Over 71k Impacted by Credential Stuffing Attacks on Chick-fil-A Accounts
American fast food restaurant chain Chick-fil-A has started notifying roughly 71,000 individuals that their user accounts have been compromised in a two-month-long credential stuffing campaign.
In a notification letter to impacted customers, a copy of which was submitted to multiple Attorney General offices, Chick-fil-A says the accounts were compromised in a series of automated attacks targeting both its website and mobile application.
A low cost, low risk type of cyberattack, credential stuffing relies on automation – typically via bots – to test hundreds of thousands of username-password pairs against new targets.
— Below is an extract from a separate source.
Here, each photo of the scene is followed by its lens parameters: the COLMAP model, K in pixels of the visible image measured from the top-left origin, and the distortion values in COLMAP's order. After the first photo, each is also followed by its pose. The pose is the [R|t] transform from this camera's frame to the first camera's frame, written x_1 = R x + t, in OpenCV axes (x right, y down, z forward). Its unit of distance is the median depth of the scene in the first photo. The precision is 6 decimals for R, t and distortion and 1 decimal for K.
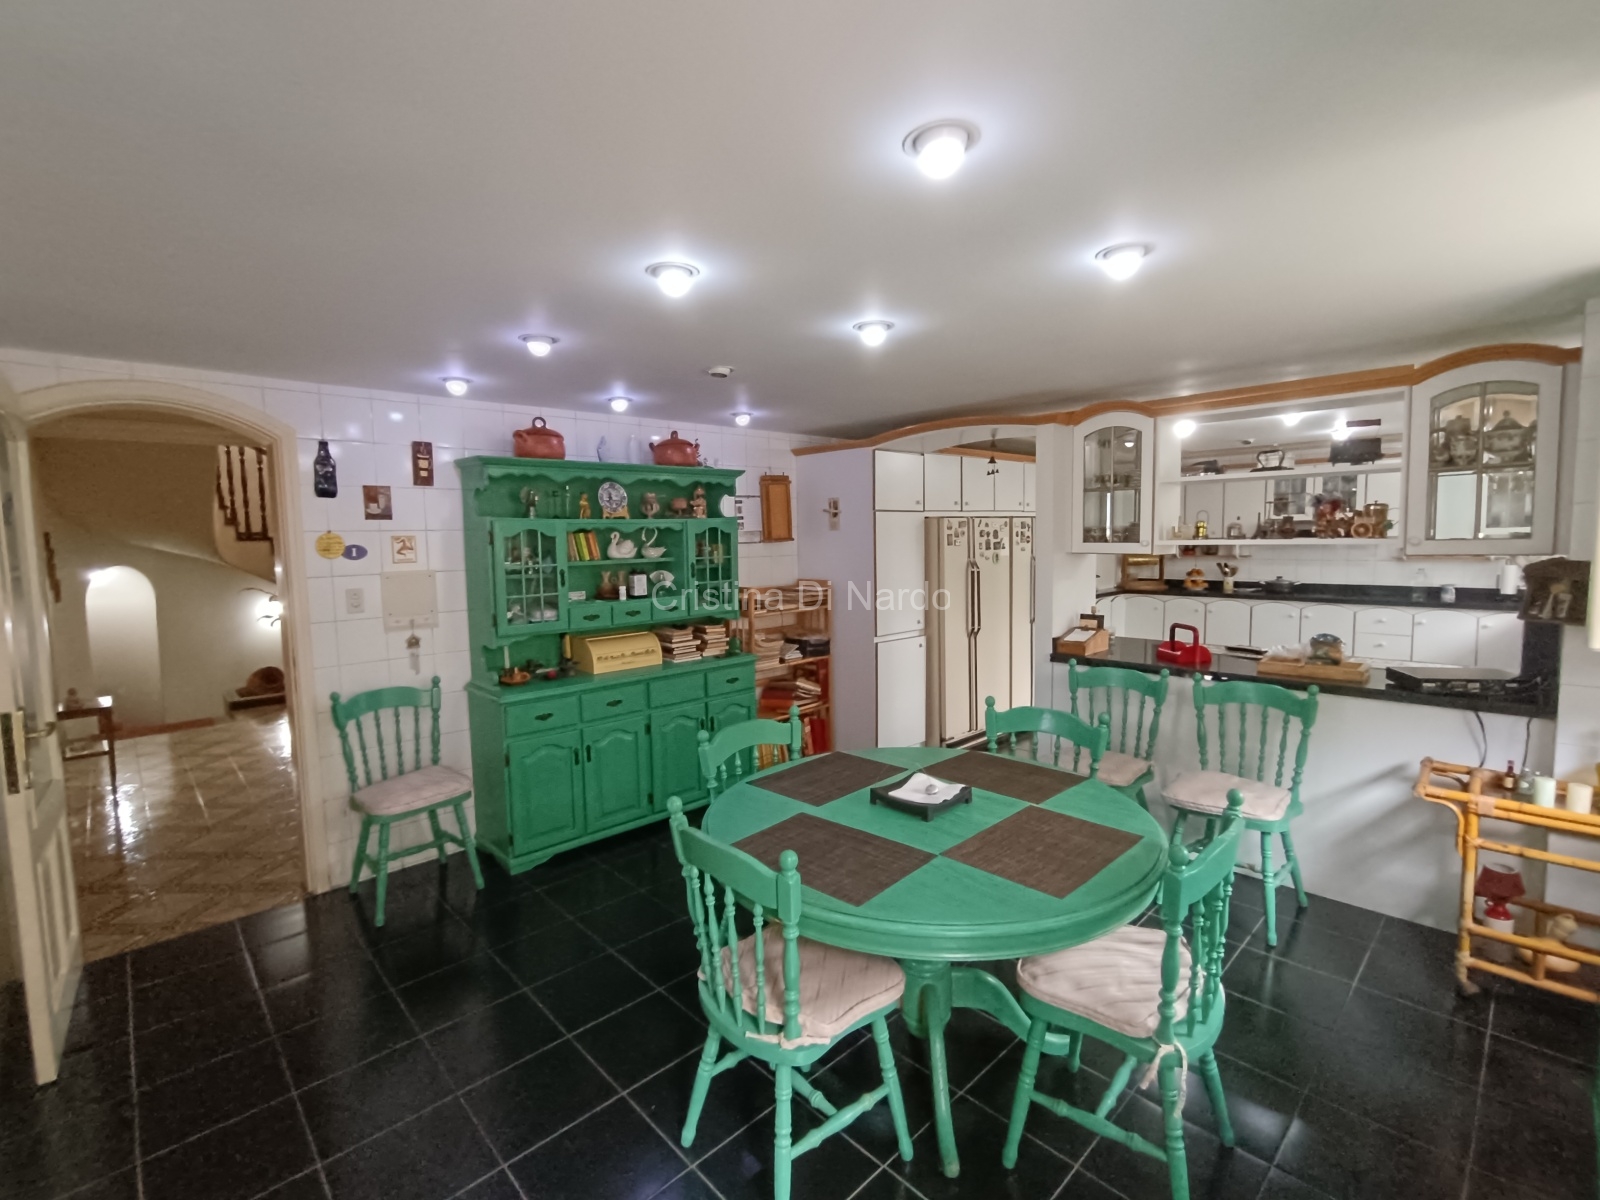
lens RADIAL K [[723.2, 0, 800.0], [0, 723.2, 600.0], [0, 0, 1]] dist [0.000957, 0.000089]
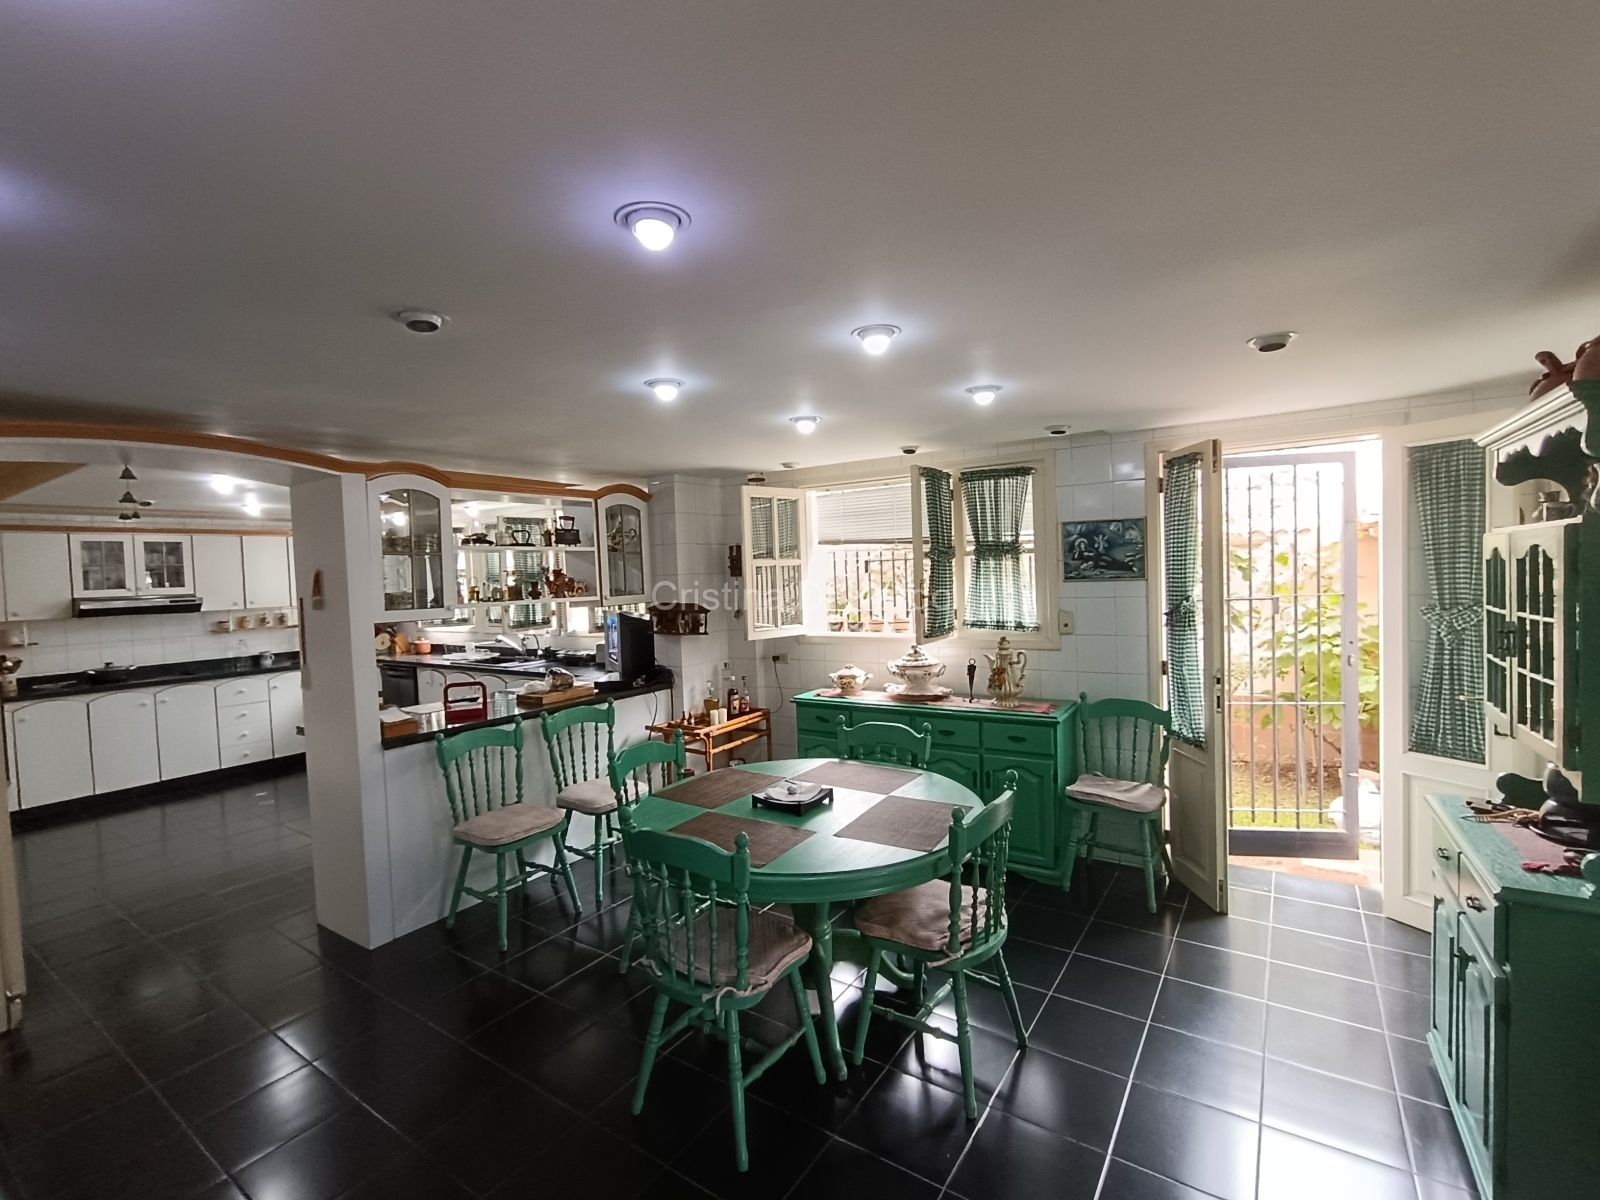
lens RADIAL K [[723.2, 0, 800.0], [0, 723.2, 600.0], [0, 0, 1]] dist [0.000957, 0.000089]
pose [[-0.213907, -0.008715, 0.976815, -0.351097], [0.125802, 0.991388, 0.036394, -0.035874], [-0.968720, 0.130670, -0.210969, 0.411489]]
What makes credential stuffing possible, however, is users’ habit of reusing the same password across multiple online services.
The tested credentials come from other data breaches and can often be acquired relatively easily and at low cost from various underground sources, and this is what happened in the Chick-fil-A incident as well.
“Following a careful investigation, we determined that unauthorized parties launched an automated attack against our website and mobile application between December 18, 2022 and February 12, 2023 using account credentials (e.g., email addresses and passwords) obtained from a third-party source,” Chick-fil-A says.
The fast food company says that the attackers eventually gained access to Chick-fil-A One accounts and to the information available within.
The compromised information, the company says, includes names, email addresses, masked credit/debit card numbers, Chick-fil-A One membership information, and the available Chick-fil-A credit for each account.
“In addition, if saved to your account, the information may have included the month and day of your birthday, phone number, and address. Importantly, unauthorized parties would only have been able to view the last four digits of your payment card number,” Chick-fil-A tells customers.
Chick-fil-A says it has already prompted impacted users to reset their passwords, removed stored credit/debit card payment methods, and temporarily froze any funds that users might have loaded into their Chick-fil-A One accounts.
The company says it has restored account balances for the impacted accounts, which in some cases included refunding to users’ original form of payment, and added rewards to accounts.
Chick-fil-A told the Maine Attorney General’s Office that more than 71,000 individuals were impacted in the incident.